“Is this okay?” he asks again, voice rough with concern and barely restrained need. “Are you sure?”
I answer by pulling him closer, showing him with my body what I can’t find words for. When I wrap my legs tighter around him, he groans, his control slipping. His forehead presses against mine, his breathing ragged.
“Lily.” My name sounds different on his lips now. “I’m not going to last.”
“I don’t want you to.” I cup his face, making him look at me. His eyes are almost black, irises swallowed by his pupils. “Let go, Ronan. It’s your turn now.”
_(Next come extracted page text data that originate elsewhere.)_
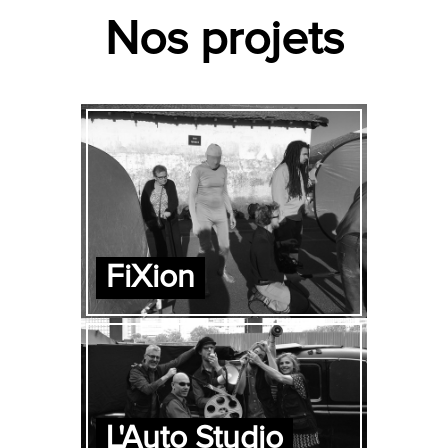
Nos projets
FiXion
L'Auto Studio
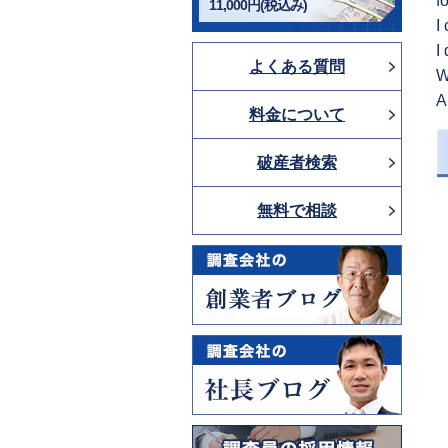
f
11,000円(税込み)
I
I
よくある質問
W
A
料金について
破産者検索
無料で相談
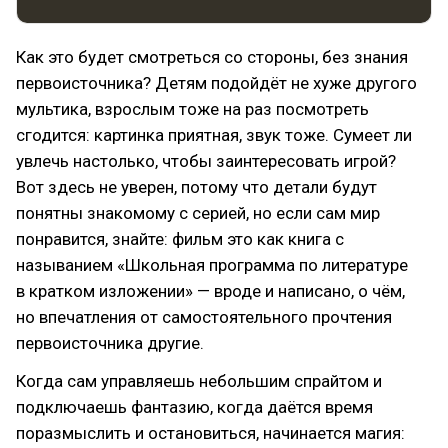
Как это будет смотреться со стороны, без знания
первоисточника? Детям подойдёт не хуже другого
мультика, взрослым тоже на раз посмотреть
сгодится: картинка приятная, звук тоже. Сумеет ли
увлечь настолько, чтобы заинтересовать игрой?
Вот здесь не уверен, потому что детали будут
понятны знакомому с серией, но если сам мир
понравится, знайте: фильм это как книга с
называнием «Школьная программа по литературе
в кратком изложении» — вроде и написано, о чём,
но впечатления от самостоятельного прочтения
первоисточника другие.
Когда сам управляешь небольшим спрайтом и
подключаешь фантазию, когда даётся время
поразмыслить и остановиться, начинается магия:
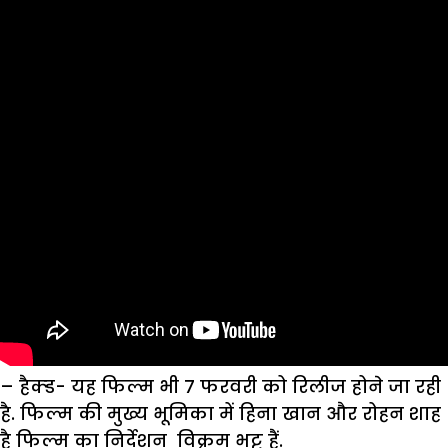
– हैक्ड-
यह फिल्म भी 7 फरवरी को रिलीज होने जा रही
है. फिल्म की मुख्य भूमिका में हिना खान और रोहन शाह
है फिल्म का निर्देशन विक्रम भट्ट हैं.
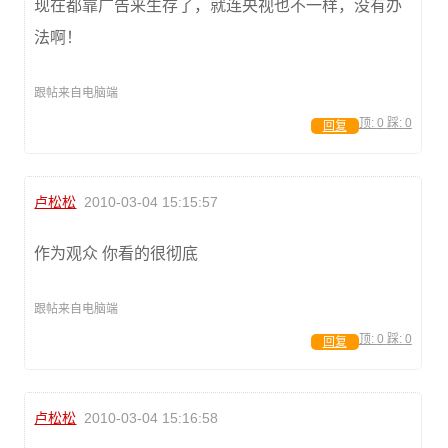
现在都靠广告来生存了，就连央视也不一样，没有办
法啊！
跟帖来自电脑端
顶:
0
踩:
0
回复
卢松松
2010-03-04 15:15:57
作为观众 你看的很彻底
跟帖来自电脑端
顶:
0
踩:
0
回复
卢松松
2010-03-04 15:16:58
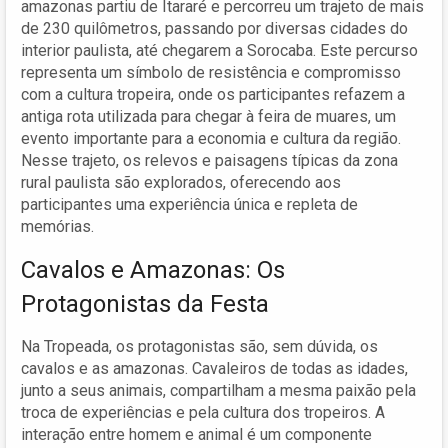
amazonas partiu de Itararé e percorreu um trajeto de mais
de 230 quilômetros, passando por diversas cidades do
interior paulista, até chegarem a Sorocaba. Este percurso
representa um símbolo de resistência e compromisso
com a cultura tropeira, onde os participantes refazem a
antiga rota utilizada para chegar à feira de muares, um
evento importante para a economia e cultura da região.
Nesse trajeto, os relevos e paisagens típicas da zona
rural paulista são explorados, oferecendo aos
participantes uma experiência única e repleta de
memórias.
Cavalos e Amazonas: Os
Protagonistas da Festa
Na Tropeada, os protagonistas são, sem dúvida, os
cavalos e as amazonas. Cavaleiros de todas as idades,
junto a seus animais, compartilham a mesma paixão pela
troca de experiências e pela cultura dos tropeiros. A
interação entre homem e animal é um componente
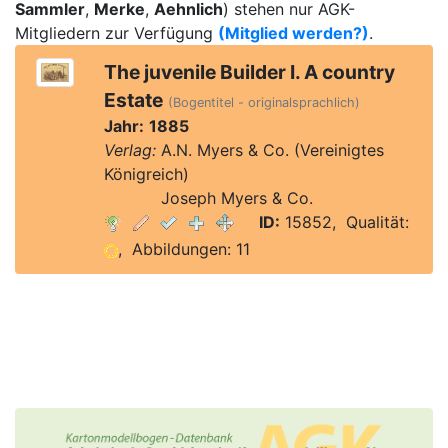
Sammler
,
Merke
,
Aehnlich
) stehen nur AGK-
Mitgliedern zur Verfügung
(Mitglied werden?)
.
The juvenile Builder I. A country
Estate
(Bogentitel - originalsprachlich)
Jahr:
1885
Verlag:
A.N. Myers & Co. (Vereinigtes
Königreich)
Verlag:
Joseph Myers & Co.
ID:
15852, Qualität:
, Abbildungen: 11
The permission breaks the last of his control. His rhythm falters as he buries his face into my throat, his breath hot against my skin. I wind my arms around his neck, feeling him shake above me, inside me, my name a broken prayer falling from his lips as he comes.
It’s beautiful. It’s perfect.
It’severythingI wanted.
Afterward, he tries to move away, but I tighten my hold. “Please stay.”
“I’ll crush you.”
I kiss his shoulder, tasting salt and skin. “You won’t. Just stay. For a few minutes.”
His weight settles over me, grounding me, and keeping me here in this moment that feels too big for words. His fingers trace patterns on my skin, poetry without sound, confessions he won’t speak aloud.
“Happy birthday, Lily.” His lips find mine again, gentle and sweet.
I smile against his mouth. “Best present ever.”
He laughs. Not the sharp defensive laugh he usually uses, but one that starts deep within his chest. In this moment, he’s not the boy who sleeps in abandoned buildings or the boy who haunts school hallways and libraries.
He’s just Ronan.
He’s mine.
And I am his.
Chapter Thirty-One
RONAN
I’ve been sittingin the kitchen since before dawn, staring at the tools laid out across the table. My hands aren’t steady enough for work. Not yet.
My head aches from lack of sleep. My eyes burn. I haven’t eaten since yesterday afternoon, but my stomach rebels at the thought of food. Even my coffee tastes bitter on the tongue, making acid churn in my gut with every swallow.
I drag a hand down my face, two days worth of stubble rasping against my palm. My skin feels too tight, stretched over bones that ache with exhaustion. I need to get this feeling out of me before it drowns me.
And for some reason, my mind takes me back to that night.
Feldman’s.
The sickly glow of overhead lights, the hum of drink coolers, cold tile beneath my palms. The alarm shrieking, while I sat there waiting. Too tired to fight anymore.
I never broke in anywhere. I stole when stores were open, when I could blend into crowds, and the exits were easy to reach. But that night? That night, I had nothing left.
I was slowly dying, and I couldn’t do it anymore.
Fuck.
My chest is tight. My pulse erratic. My vision wavers in and out. I lurch to my feet, the chair scraping against the floor, too loud in the quiet house. I need to breathe different air, put space between myself and the walls that feel too close right now.
My fingers curl around the car keys before I can think better of it.